Also, there has been no serious development of another danger — clericalization of the resistance movement. This distinguishes the resistance forces from the Maidan, wherein the Greek Catholic Church played a significant role.

These are the main elements of the policy of the people’s republics of Donbass. Of course, this policy is not socialist. But it leaves room for the left, the communists, to participate in such a movement under their own banner, with their own ideas and slogans, without abandoning their own views and program.

Having considered in detail what kind of policies the civil war continues for both sides, we can conclude that this policy is not the same from the point of view of left-wing, anti-capitalist forces.

Just and unjust wars

The attitude of Marxists to war cannot be reduced to the single example of the First World War. Marxists have always supported wars of the oppressed against the oppressors, considering the retreat into pacifism and indifference in the case of a just war to be bourgeois hypocrisy and hidden support for the masters.

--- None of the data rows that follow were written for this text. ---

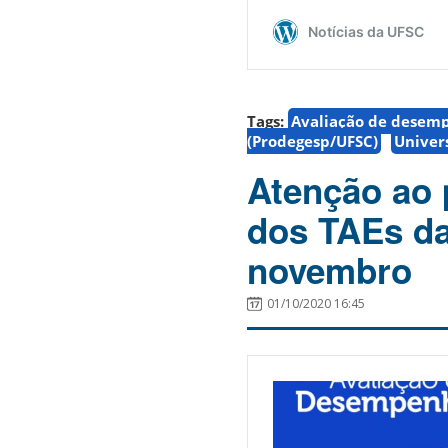
Tags:
Avaliação de desem
(Prodegesp/UFSC)
Univer
Atenção ao 
dos TAEs da
novembro
01/10/2020 16:45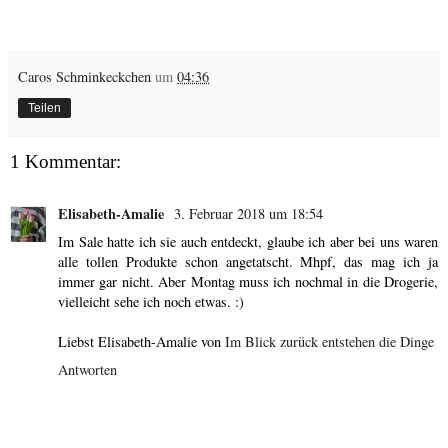
Caros Schminkeckchen
um
04:36
Teilen
1 Kommentar:
Elisabeth-Amalie
3. Februar 2018 um 18:54
Im Sale hatte ich sie auch entdeckt, glaube ich aber bei uns waren
alle tollen Produkte schon angetatscht. Mhpf, das mag ich ja
immer gar nicht. Aber Montag muss ich nochmal in die Drogerie,
vielleicht sehe ich noch etwas. :)
Liebst Elisabeth-Amalie von
Im Blick zurück entstehen die Dinge
Antworten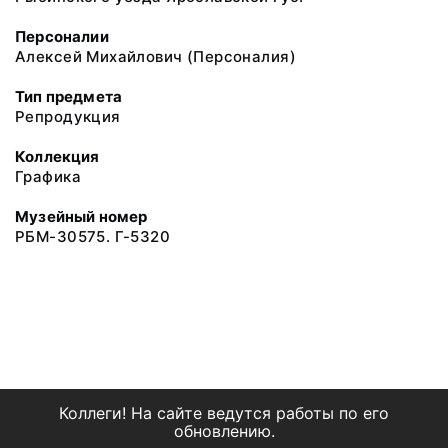
Персоналии
Алексей Михайлович (Персоналия)
Тип предмета
Репродукция
Коллекция
Графика
Музейный номер
РБМ-30575. Г-5320
Коллеги! На сайте ведутся работы по его
обновлению.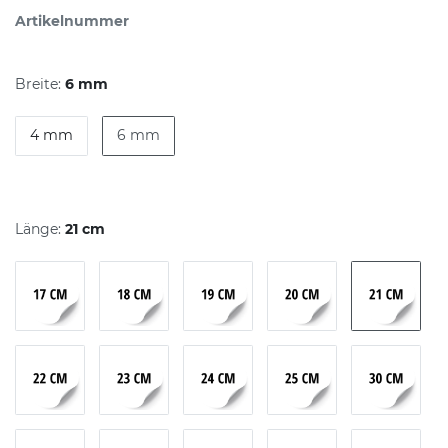
Artikelnummer
Breite:
6 mm
4 mm
6 mm
Länge:
21 cm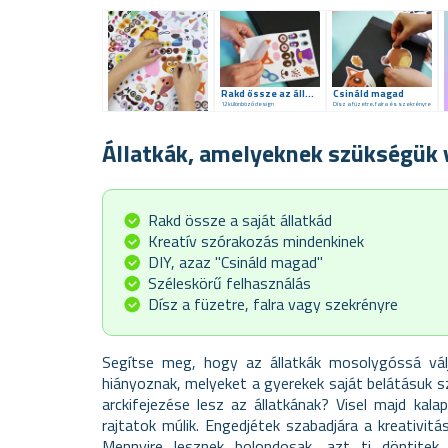
Rakd össze az állatkát
Csináld magad
12 különböző design
Dísz a füzetre, falra és szekrényre
Állatkák, amelyeknek szükségük 
Rakd össze a saját állatkád
Kreatív szórakozás mindenkinek
DIY, azaz "Csináld magad"
Széleskörű felhasználás
Dísz a füzetre, falra vagy szekrényre
Segítse meg, hogy az állatkák mosolygóssá válj
hiányoznak, melyeket a gyerekek saját belátásuk s
arckifejezése lesz az állatkának? Visel majd ka
rajtatok múlik. Engedjétek szabadjára a kreativitás
Mennyire lesznek bolondosak, azt ti döntitek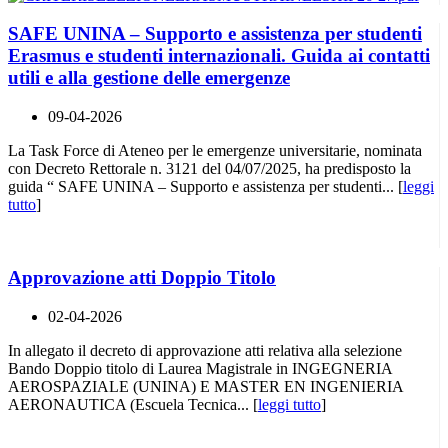
SAFE UNINA – Supporto e assistenza per studenti
Erasmus e studenti internazionali. Guida ai contatti
utili e alla gestione delle emergenze
09-04-2026
La Task Force di Ateneo per le emergenze universitarie, nominata
con Decreto Rettorale n. 3121 del 04/07/2025, ha predisposto la
guida “ SAFE UNINA – Supporto e assistenza per studenti... [
leggi
tutto
]
Approvazione atti Doppio Titolo
02-04-2026
In allegato il decreto di approvazione atti relativa alla selezione
Bando Doppio titolo di Laurea Magistrale in INGEGNERIA
AEROSPAZIALE (UNINA) E MASTER EN INGENIERIA
AERONAUTICA (Escuela Tecnica... [
leggi tutto
]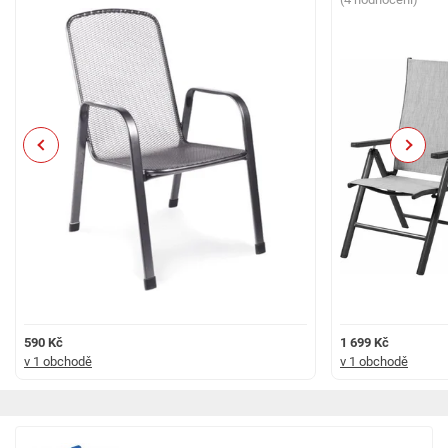
- Zkontrolujte, zda jsou všechny zámky a západky správně připevněny, aby
nedošlo k náhodnému složení.
- Respektujte maximální nosnost 110 kg.
- Seďte pomalu a rovnoměrně rozložte váhu, aby nedošlo k naklonění nebo
poškození konstrukce.
Previous
Next
590 Kč
1 699 Kč
v 1 obchodě
v 1 obchodě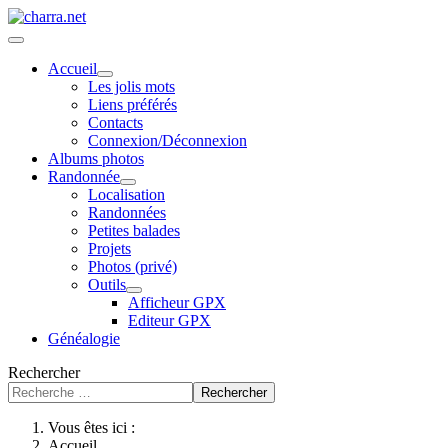
Accueil
Les jolis mots
Liens préférés
Contacts
Connexion/Déconnexion
Albums photos
Randonnée
Localisation
Randonnées
Petites balades
Projets
Photos (privé)
Outils
Afficheur GPX
Editeur GPX
Généalogie
Rechercher
Rechercher
Vous êtes ici :
Accueil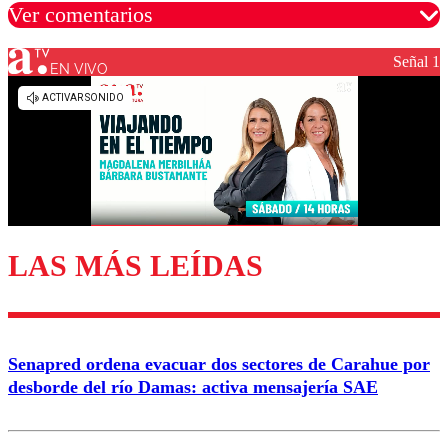
Ver comentarios
Señal 1
EN VIVO
Los comentarios son moderados para garantizar un
diálogo respetuoso.
Nombre
Correo
LAS MÁS LEÍDAS
Enviar comentario
Senapred ordena evacuar dos sectores de Carahue por
desborde del río Damas: activa mensajería SAE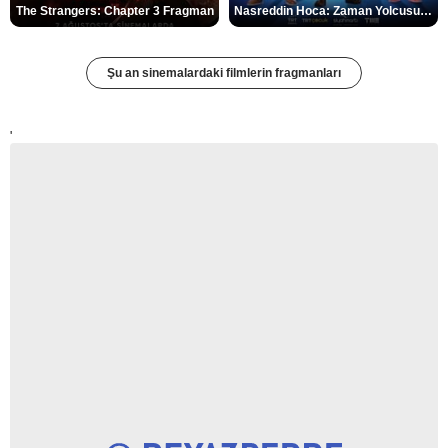
The Strangers: Chapter 3 Fragman
Nasreddin Hoca: Zaman Yolcusu 4 Fragman
Şu an sinemalardaki filmlerin fragmanları
'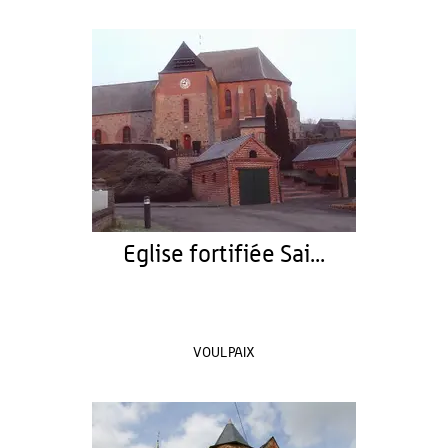
Eglise fortifiée Sai...
VOULPAIX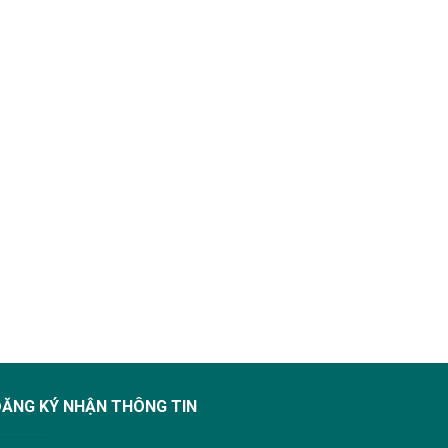
ĐĂNG KÝ NHẬN THÔNG TIN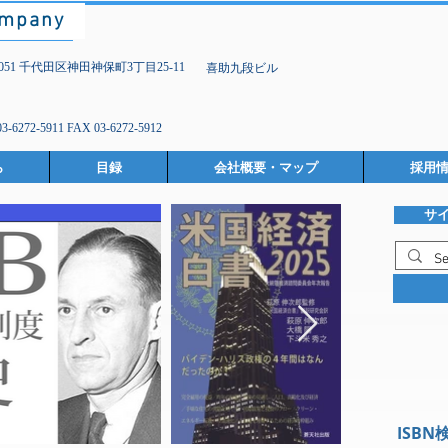
ompany
-0051 千代田区神田神保町3丁目25-11
喜助九段ビル
03-6272-5911 FAX 03-6272-5912
ら
目録
会社概要・マップ
採用
サ
ISBN検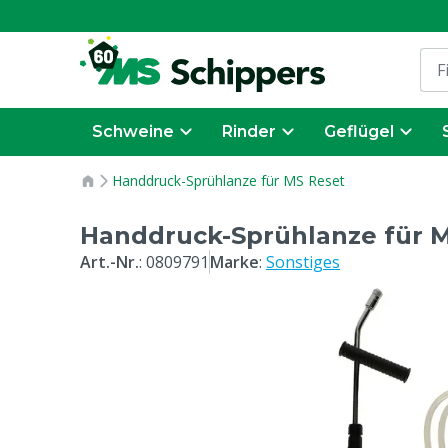
Schweine
Rinder
Geflügel
Handdruck-Sprühlanze für MS Reset
Handdruck-Sprühlanze für 
Art.-Nr.
:
0809791
Marke
:
Sonstiges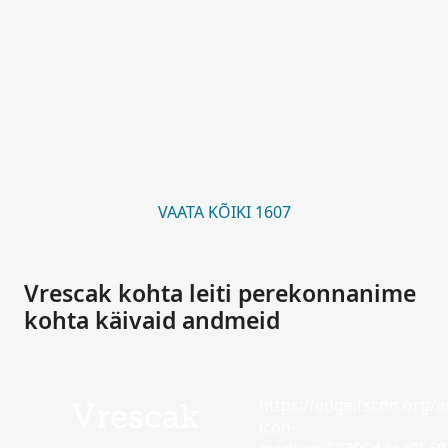
VAATA KÕIKI 1607
Vrescak kohta leiti perekonnanime
kohta käivaid andmeid
https://edge.fscdn.org/as
Vrescak
icon-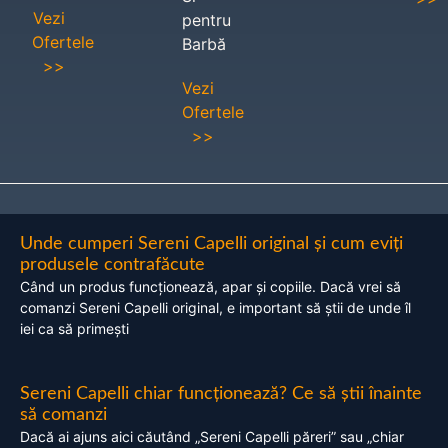
Vezi
pentru
Ofertele
Barbă
>>
Vezi
Ofertele
>>
Unde cumperi Sereni Capelli original și cum eviți
produsele contrafăcute
Când un produs funcționează, apar și copiile. Dacă vrei să
comanzi Sereni Capelli original, e important să știi de unde îl
iei ca să primești
Sereni Capelli chiar funcționează? Ce să știi înainte
să comanzi
Dacă ai ajuns aici căutând „Sereni Capelli păreri” sau „chiar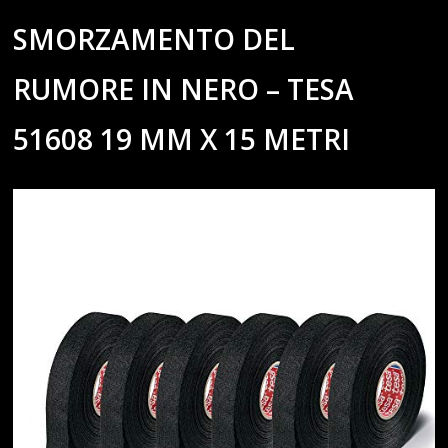
SMORZAMENTO DEL
RUMORE IN NERO – TESA
51608 19 MM X 15 METRI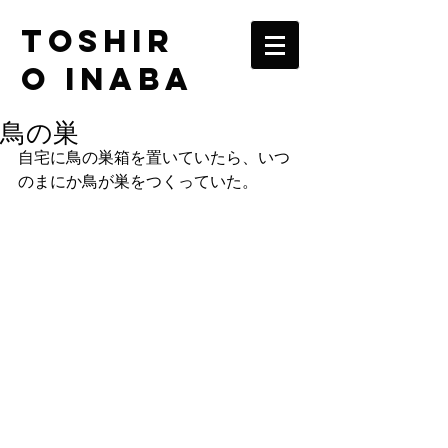
TOSHIR
O INABA
鳥の巣
自宅に鳥の巣箱を置いていたら、いつ
のまにか鳥が巣をつくっていた。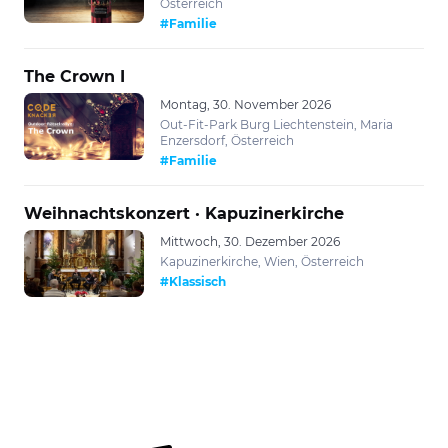
Österreich
#Familie
The Crown I
Montag, 30. November 2026
Out-Fit-Park Burg Liechtenstein, Maria
Enzersdorf, Österreich
#Familie
Weihnachtskonzert · Kapuzinerkirche
Mittwoch, 30. Dezember 2026
Kapuzinerkirche, Wien, Österreich
#Klassisch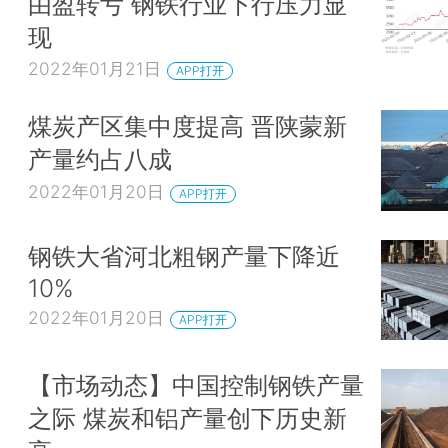
由盈转亏 钢铁行业下行压力显
现
2022年01月21日
APP打开
煤炭产区集中度提高 晋陕蒙新
产量约占八成
2022年01月20日
APP打开
钢铁大省河北粗钢产量下降近
10%
2022年01月20日
APP打开
【市场动态】中国控制钢铁产量
之际 煤炭和铝产量创下历史新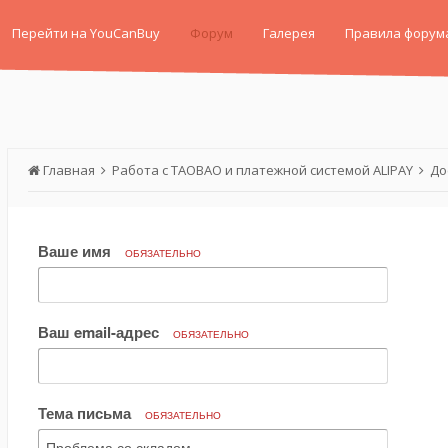
Перейти на YouCanBuy
Форум
Галерея
Правила форум
Главная
Работа с TAOBAO и платежной системой ALIPAY
До
Ваше имя
ОБЯЗАТЕЛЬНО
Ваш email-адрес
ОБЯЗАТЕЛЬНО
Тема письма
ОБЯЗАТЕЛЬНО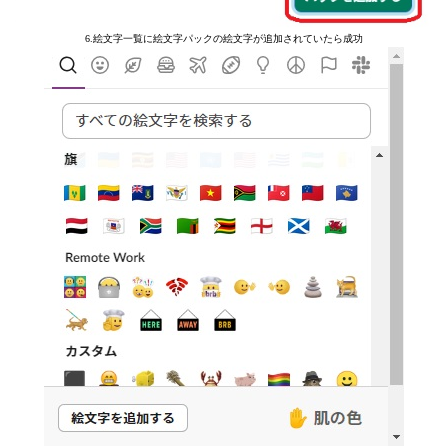
6.絵文字一覧に絵文字パックの絵文字が追加されていたら成功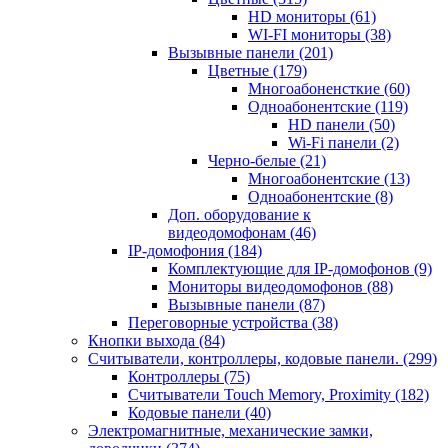
HD мониторы
(61)
WI-FI мониторы
(38)
Вызывные панели
(201)
Цветные
(179)
Многоабоненсткие
(60)
Одноабонентские
(119)
HD панели
(50)
Wi-Fi панели
(2)
Черно-белые
(21)
Многоабонентские
(13)
Одноабонентские
(8)
Доп. оборудование к
видеодомофонам
(46)
IP-домофония
(184)
Комплектующие для IP-домофонов
(9)
Мониторы видеодомофонов
(88)
Вызывные панели
(87)
Переговорные устройства
(38)
Кнопки выхода
(84)
Считыватели, контроллеры, кодовые панели.
(299)
Контроллеры
(75)
Считыватели Touch Memory, Proximity
(182)
Кодовые панели
(40)
Электромагнитные, механические замки,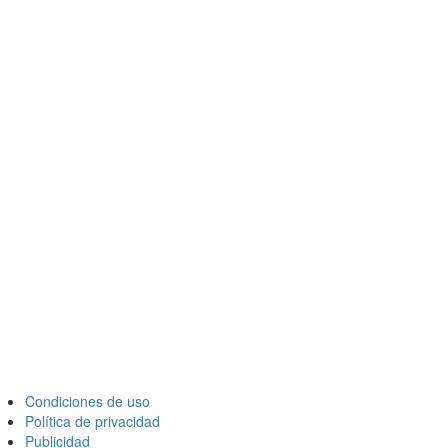
Condiciones de uso
Política de privacidad
Publicidad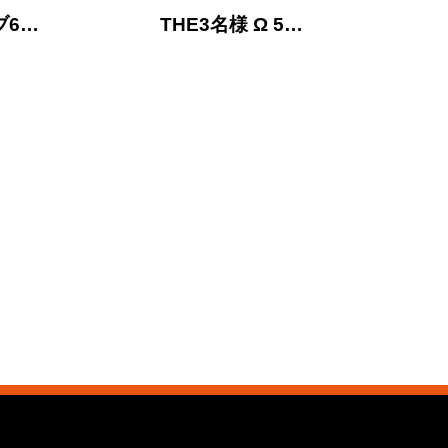
ブ6…
THE3名様 Ω 5…
THE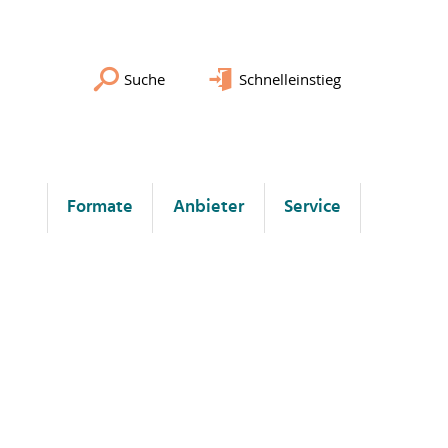
Suche
Schnelleinstieg
Formate
Anbieter
Service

Yes, even in the First World War, those socialists who did not disgrace themselves by betrayal, who did not shift into the service of the imperialist governments, were not just for ending the fratricidal war, where workers of one country kill workers of another country for the alien interests of the capitalist elite; these socialists advocated turning the imperialist war into civil war. They said that the oppressed should turn their weapons against their own oppressors, using the mass arming of the people as a tool for social revolution.

The demand for disarmament of the rebel militias is a demand for their surrender, and it is unlikely that the self-styled Zimmerwaldists do not understand this.

Of course, any war means blood and suffering of people, but to stop this war by a complete renunciation of the uprising means that the blood has been spilled in vain. Moreover, it means revenge and repression by the nationalist forces against the population of Donbass.